3 Responses to Is it time for capstone or endpoint independent assessment in VET?

  1. Paul Saunders says:

    Hi Paul
    as you will be aware what you are suggesting already occurs in a number of ‘licensed’ trades such as electrical and plumbing in Victoria. An important question of course is “who pays”? These systems are not cheap to set up or run. In some countries such as Germany I believe the employer pays through a levy. In the situation described above in Victoria I believe the learner / employee pays although with plumbing there may be some government funding.

    Before we rush into another layer of bureaucracy I would like to see how the next couple of years pan out. A great deal of work has been undertaken to ensure training organisations active in the VET market are reputable and there are now appropriate controls on entry to the market.

    Much of the poor behaviour we have seen in VET resulted from the very poor implementation of the ‘open market policy’. Hopefully as a result of such work as the McKenzie Review there is a much tighter market structure. As a result a considerable number of poorly performing organisations have been de-registered and we should begin to see standards and confidence beginning to return. Of course if learners and employers had followed the adage ” if it looks too good to be true it probably is” then poor quality providers would have had no business.

  2. Rob Beckett says:

    Interesting concept aligned to the old Journeyman system where a carpenter would only be shown competent after travelling around working on their trade for a period of time. They also had to produce miniatures of furniture or engineering projects to show their competence. The concern arise for me in the words used. Having a certificate means you have been assessed (well or not so well by an assessor) as competent, it does not however mean experienced competent.
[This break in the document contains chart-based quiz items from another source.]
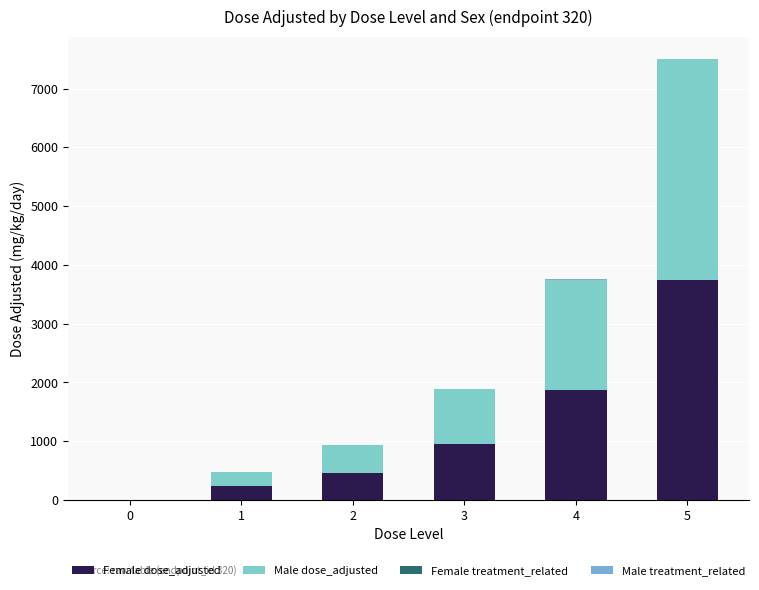

Which series changed the most between 1 and 2?

Female dose_adjusted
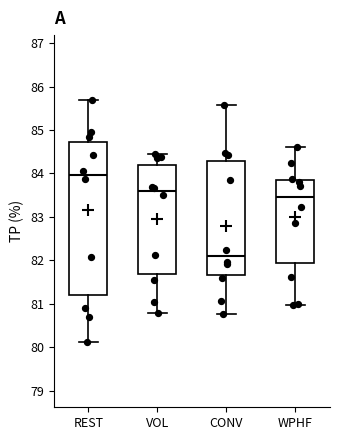

Comparing the boxes themselves (not the whiskers), which one is the tallest?

REST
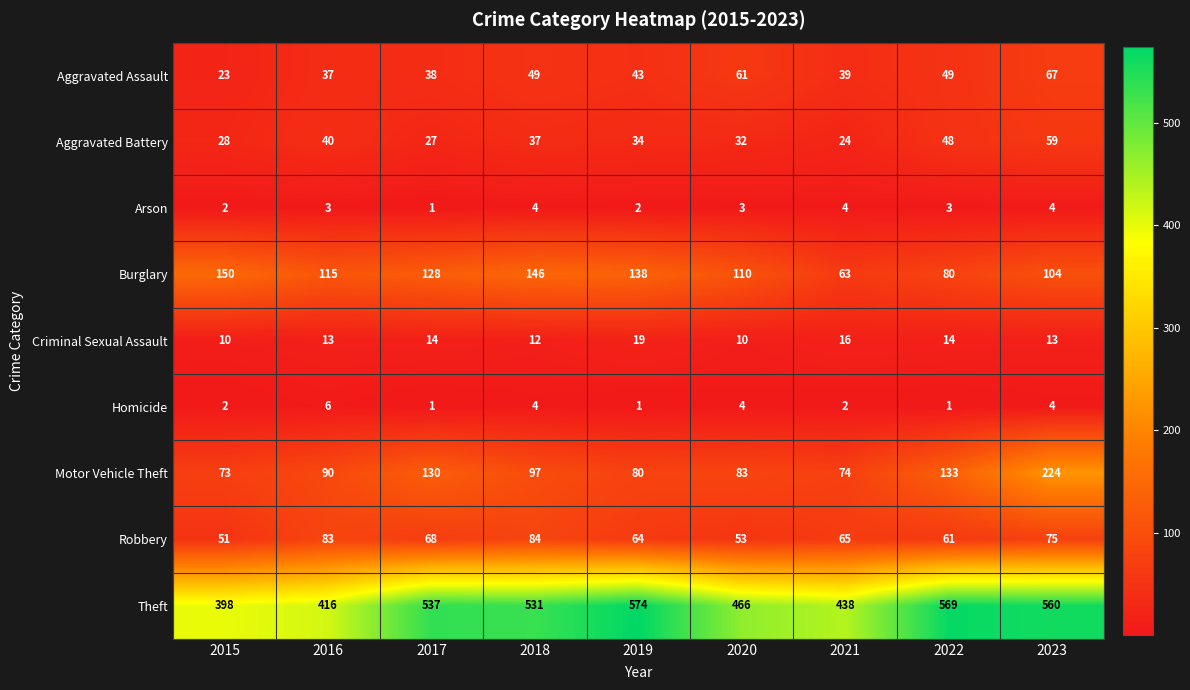

List the labels in order of Robbery value, largest first.

2018, 2016, 2023, 2017, 2021, 2019, 2022, 2020, 2015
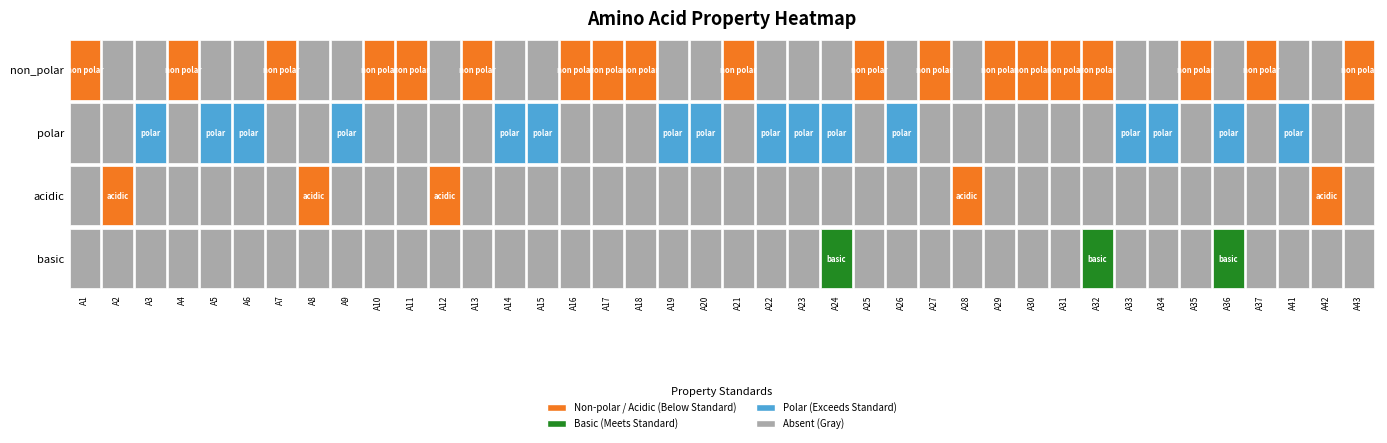

Rank the categories by polar value from highest to lowest.

A3, A5, A6, A9, A14, A15, A19, A20, A22, A23, A24, A26, A33, A34, A36, A41, A1, A2, A4, A7, A8, A10, A11, A12, A13, A16, A17, A18, A21, A25, A27, A28, A29, A30, A31, A32, A35, A37, A42, A43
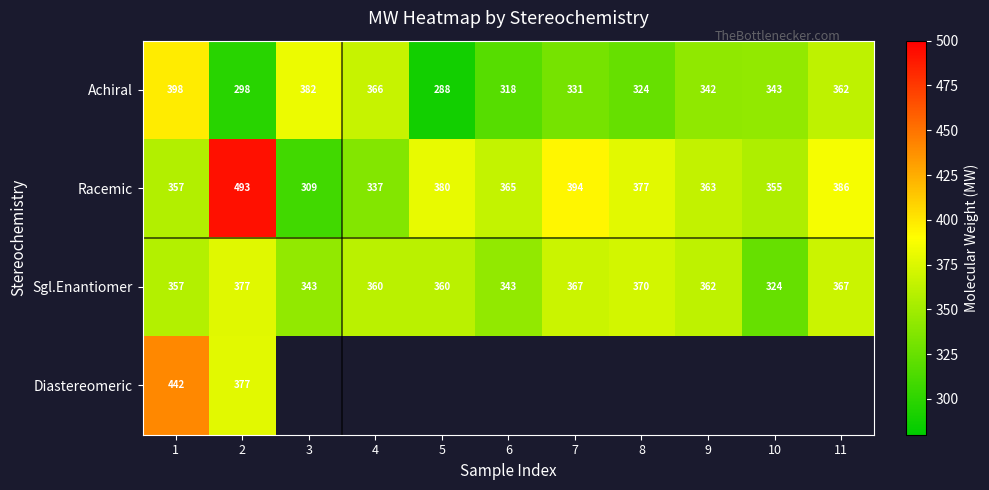

Is the value of Sgl.Enantiomer at 4 greater than the value of Racemic at 1?

Yes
The real test of competence is keeping your job. That is really the only solid assessment of competence in a trade or qualification. There are good doctors, lawyers, builders, carpenters and bad ones both qualified, the same with VET qualifications. The good ones will grow and the bad ones while they may still servive their reputation will catch up with them. I guess my question is the same as with VET Assessors. Who assesses the assessors and does that mean even more expense to businesses, RTOs and more auditing. Some people are great at tests and exams but are still not competent in a workplace. Market forces will make or break a newly VET qualified worker not sure we really need to assess them again or if it would make much difference. Would you feel confident for a newly certificate III apprentice to build a 3 layered fire or sound ceiling system weighing in at 70kg plus per square metre above your head? Really the only thing that makes them qualified is experience after they have their Certificate III when they will make those rookie mistakes even though they have the basic guild knowledge required not too. Great discussion though well worth having. Thank for having it. Rob

  3. Silvia Mazur says:

    With reference to Germany, apprenticeships are far more common and hold a different status than in Australia. The skill level of an apprenticeship is also commercial supported e.g. if you are not a “recognised & certified tradesperson in a field” you are not allowed to run this service as a business. I believe this is the case for some Trades in Australia too. Although many years ago now, I underwent an apprenticeship in Germany. The practical part of the learner happened with the employer and the theory learning happened at the Industry Skills School of the Trade, generally in block allocations of schooling. Assessments were undertaken by the Industry Skills Schools only and covered a huge spectrum, not necessarily only aligned to the employer specific practices. It was not easy to achieve a successful outcome in these assessments – as I remember! Which I am sure if not for any apprentice today, either here or in Germany.